There is zero accountability from Greenspan or the surplus-loving politicians in the entire process. It's "bubbles" one day and "rising productivity" on another. "Lack of demand," "rising inventory," "wage pressures," "stimulus" on, "stimulus" off -- it's a joke! Now we should sit here and let him do the 1990 and 1993 redux looking for tax increases?

Anonymous

Posted by Donald L. Luskin at 6:05 PM | link   


Sunday, February 16, 2003

THE SOUND OF TWO HANDS PREDICTING THE ECONOMY    Re: your comment that Alan Greenspan is a "two-handed economist" -- on the one hand... on the other hand... ("Why It Will Work" SmartMoney.com, 2/14/2003). He comes by the "two handed" position honestly.

There is an old tale about the judge who was holding court for his community. The plaintiff made his case and the judge said, "You know, that makes a lot of good sense. You're right." The defendant says "Judge, you haven't heard my defense." Then the defendant proceeded to make a fine defense. The judge says, "You know, you make a good case, too. You're right, too" The bailiff taps the judge on his shoulder from behind and whispers, "Judge, how can they both be right?" The judge responds, "You're right, too."

I suspect that there so many causative factors at work in this market, that everybody is right. There are no prophets now.

Anonymous

Posted by Donald L. Luskin at 5:07 PM | link   

TRUTH, JUSTICE AND CAPITALISM    I just wanted to write to commend you on your very insightful update today ("Krugman, Greenspan and Ayn Rand" 1/17/2003) in which you analogize Krugman and Greenspan to characters from Ayn Rand's books. Quality, quality writing. I have been a great fan of your sites ever since coming across one of your first deflation articles two or so years ago on SmartMoney.com, and I have greatly enjoyed seeing your influence increase to the point where you have been featured on National Review Online.

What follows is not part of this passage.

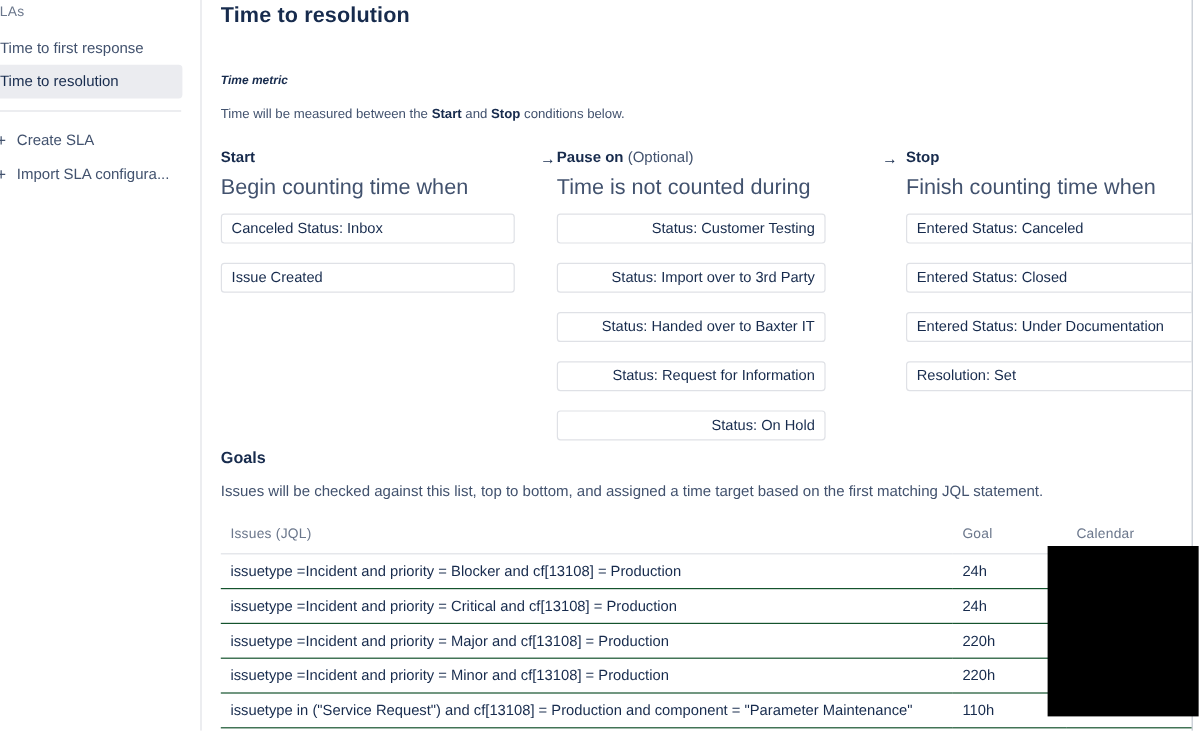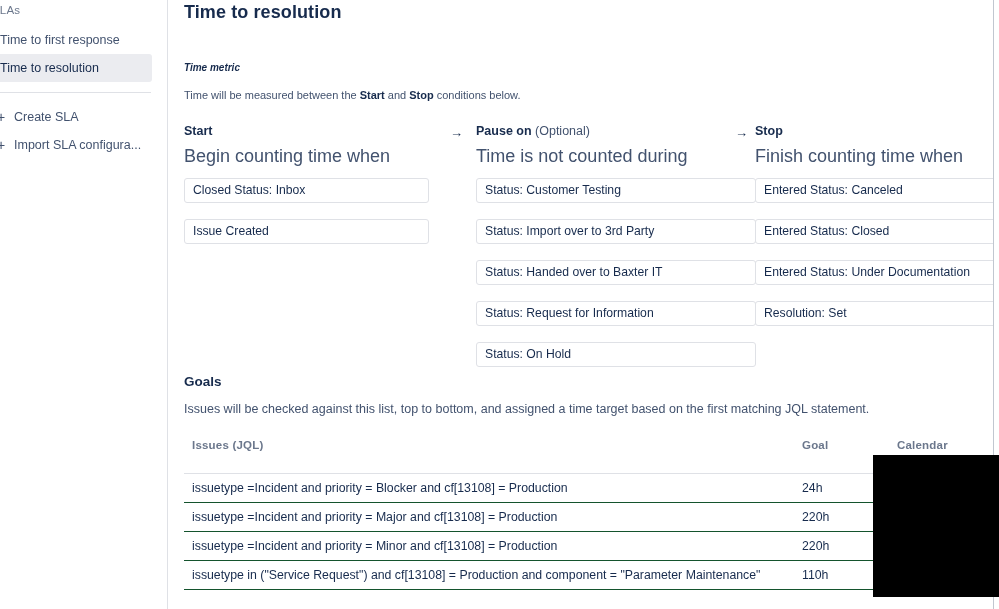"Pause on (Optional)" .col-pause { left: 292px -> 280px }
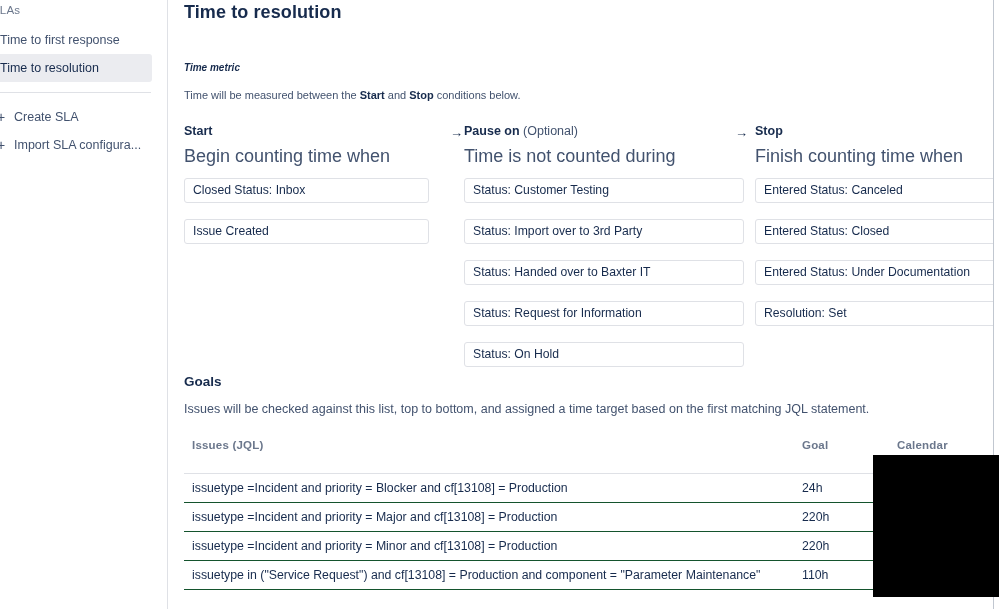"Closed Status: Inbox" div.cond-box { text: Closed -> Canceled }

I do have one challenge for you though... instead of just protesting Greenspan's mismanagement of the value of the dollar, why not profit from it as well (like a good capitalist!)? After all, if the assertion that the Fed monetary machinations are the primary source of the dollar's fluctuation against gold is correct, does it not follow that the gold price should be at least somewhat predictable? And since this point of view is not widespread, it's information not shared by the broader market, correct?

Keep up the fight for truth and justice.

Ian Erickson

Posted by Donald L. Luskin at 2:14 PM | link   

CRANK OR PROPHET?   I couldn’t decide before if you were a crank or a prophet. Your words make sense but there is an angry tinge to them sometimes which makes me wonder.

With this recent column ("Krugman, Greenspan and Ayn Rand" 1/17/2003), I think I’ve decided. I am extremely impressed. I have read The Fountainhead, and I read newspapers widely, and I rarely, if ever, see someone think like this. So keep it up -- I’ve been enjoying the work, and this column was particularly illuminating. Awesome.